Major Surgey. Clinical risk scores are designed to predict the risk of a patient having a severe adverse outcome so caregivers can intervene to prevent the outcome. By design, these scores exist so that the action changes the prediction. And in many cases, you can only act once. If you are trying to prevent death from a major coronary event or septic shock, it’s essential to get the answer correct the first time.
This is just a partial list, but it starts to flesh out the complexity of the interaction between forecasting and action. If you have multiple stages of recourse, it almost doesn’t matter if your prediction bands were correct. What matters is whether you can do something when your predictions are wrong. If you can, point predictions coupled with subsequent action are enough to achieve nearly optimal decisions.
The most impressive application highlighting this power of rapid action is the internet. Our internet infrastructure routes an unfathomable amount of traffic at unfathomable rates. At such rates, the computation per packet must be minimal. Estimating probabilities of bad, unexpected events is infeasible. Instead, systems are designed to be ready for when bad events happen. As Scott Shenker says, “The key to scaling is being able to recover from failure.”
I recognize that most of what I wrote today is vague and unclear. I’m working on figuring this out in real-time. That’s part of the fun of blogging. I will try to unpack this more in the next blog, where I’ll dig into conceptual examples from bandits and control that highlight the tension between uncertainty quantification and recourse.

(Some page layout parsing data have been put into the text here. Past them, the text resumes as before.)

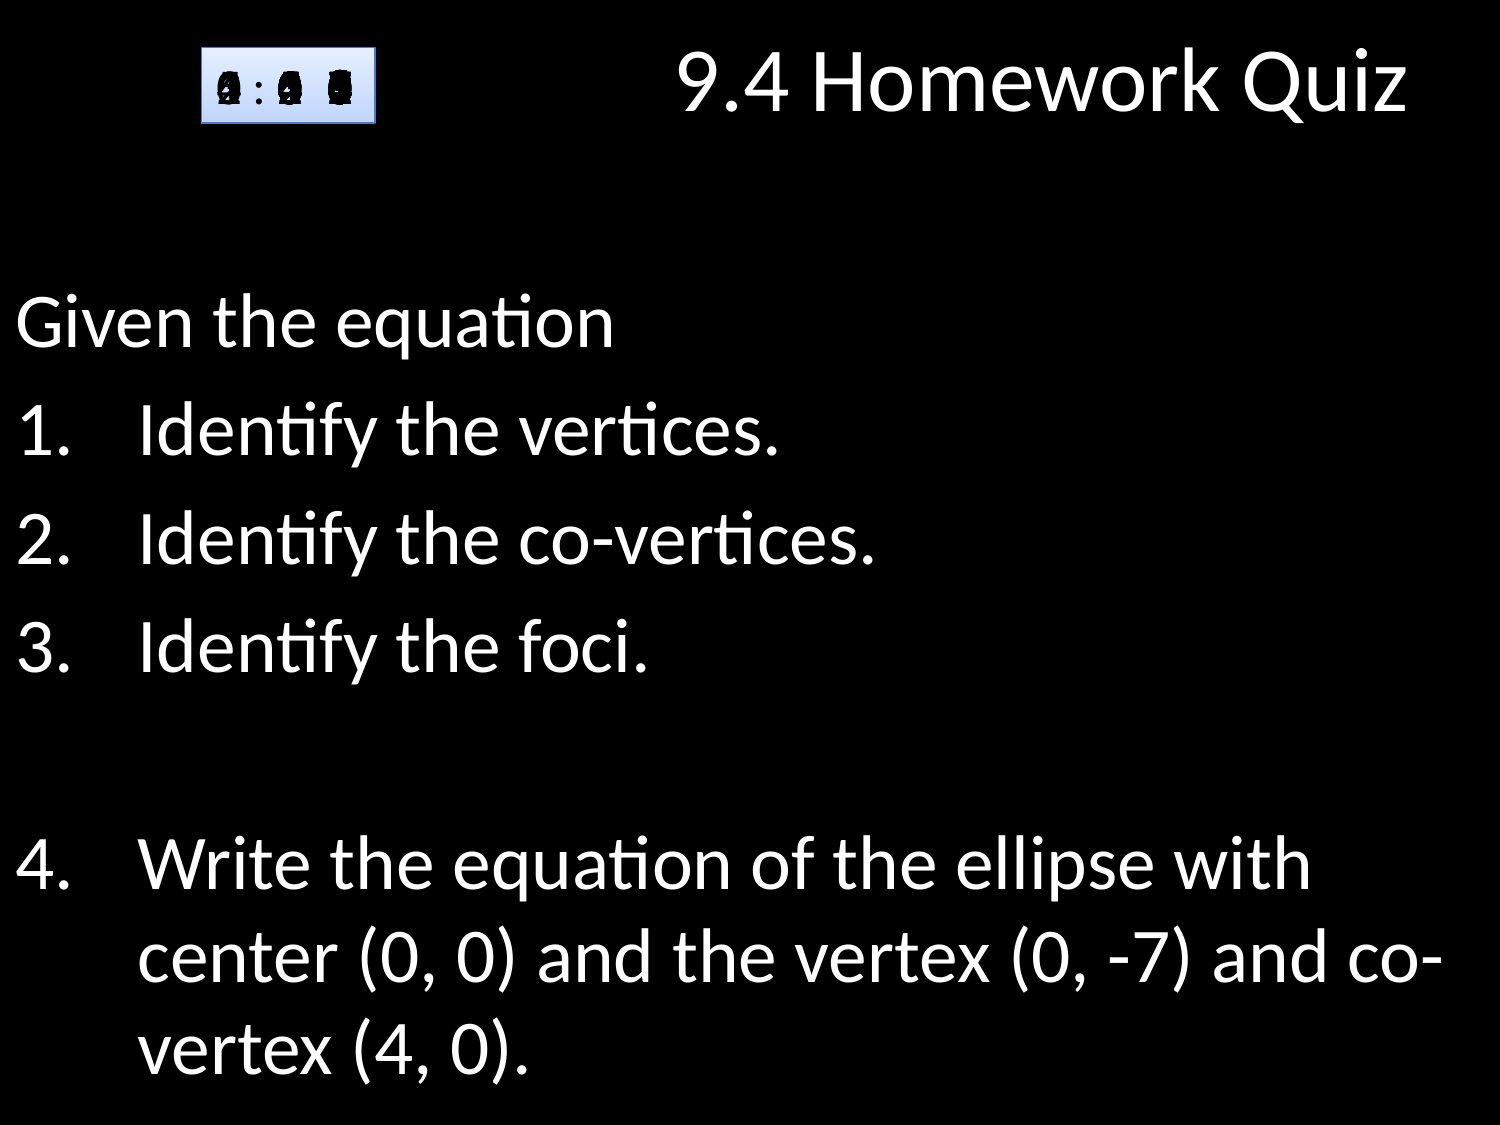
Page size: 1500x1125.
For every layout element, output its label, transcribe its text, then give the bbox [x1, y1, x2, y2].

title 9.4 Homework Quiz [75, 0, 1425, 150]
text_box : [252, 47, 262, 123]
text_box [201, 47, 376, 124]
text_box 0 [262, 47, 312, 123]
text_box 0 [201, 47, 252, 123]
text_box 9 [312, 47, 363, 123]
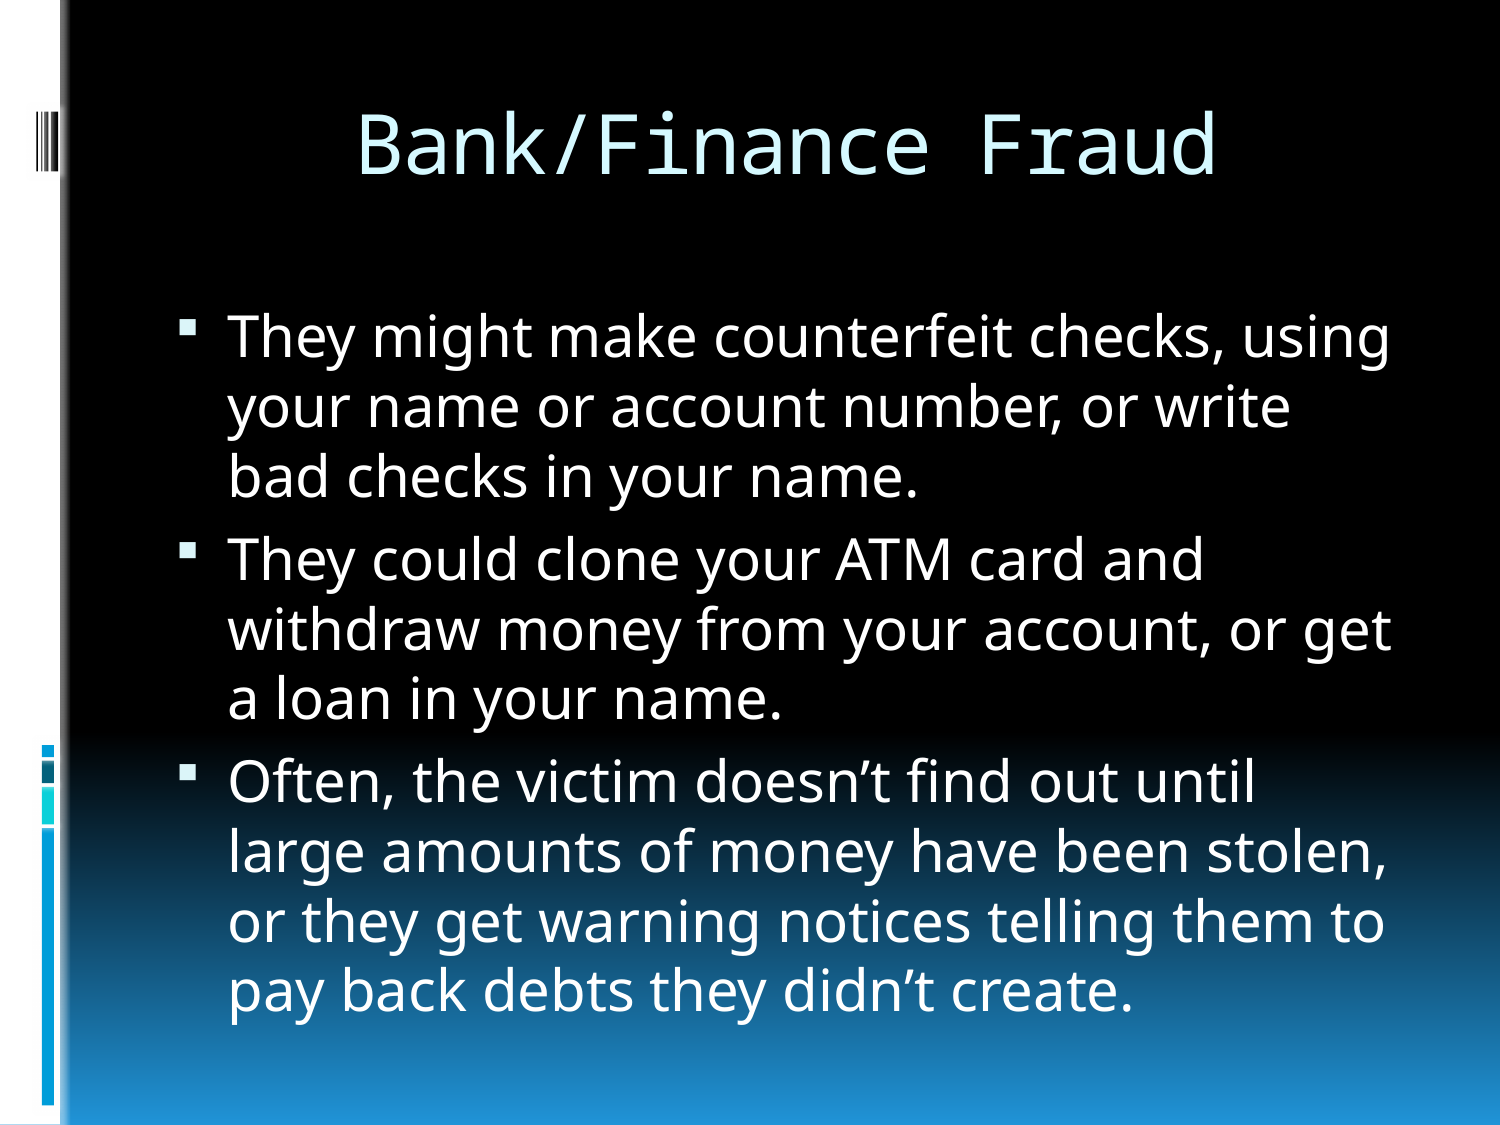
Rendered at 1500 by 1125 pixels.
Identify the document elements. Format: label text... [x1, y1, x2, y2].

list They might make counterfeit checks, using your name or account number, or write bad checks in your name. They could clone your ATM card and withdraw money from your account, or get a loan in your name. Often, the victim doesn’t find out until large amounts of money have been stolen, or they get warning notices telling them to pay back debts they didn’t create. [150, 292, 1425, 1043]
title Bank/Finance Fraud [150, 83, 1425, 234]
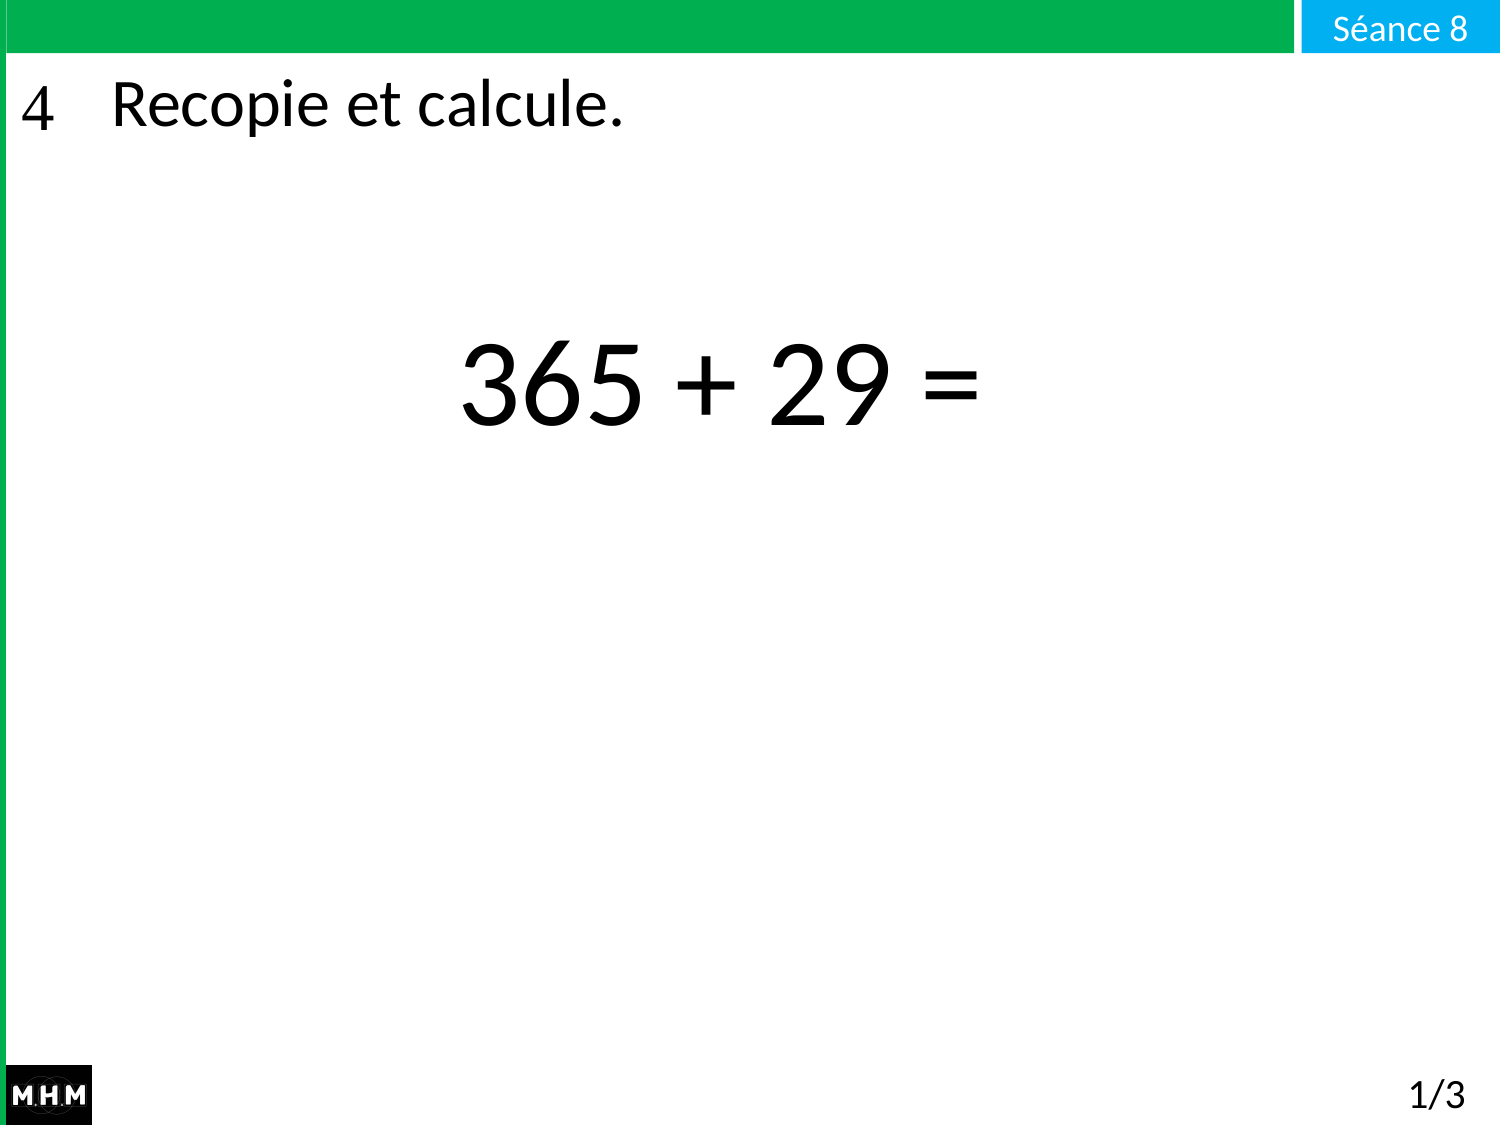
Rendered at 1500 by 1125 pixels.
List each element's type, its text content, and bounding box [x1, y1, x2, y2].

picture [6, 1065, 92, 1125]
title Recopie et calcule. [96, 60, 1391, 150]
list 1/3 [1373, 1064, 1500, 1125]
text_box 365 + 29 = [442, 292, 1243, 458]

If you use PID to stabilize an unstable system, is that in the top-right corner of the cartoon map? I suppose there are implicit "prediction bands" also with standard PID control in the sense that the gain and phase margins have to be sufficient. The plant has to exist within a certain range. There is no need to do it, but I guess it is possible to visualize a possible range of open loop short time ahead forecasts based on the allowed plant range, from the at-present state. Bit contrived maybe.
Ben, one question regarding the work of Shalev-Shwartz. The tweet you linked is much more concise than what you describe. Do you have a reference for that handy? Thank you.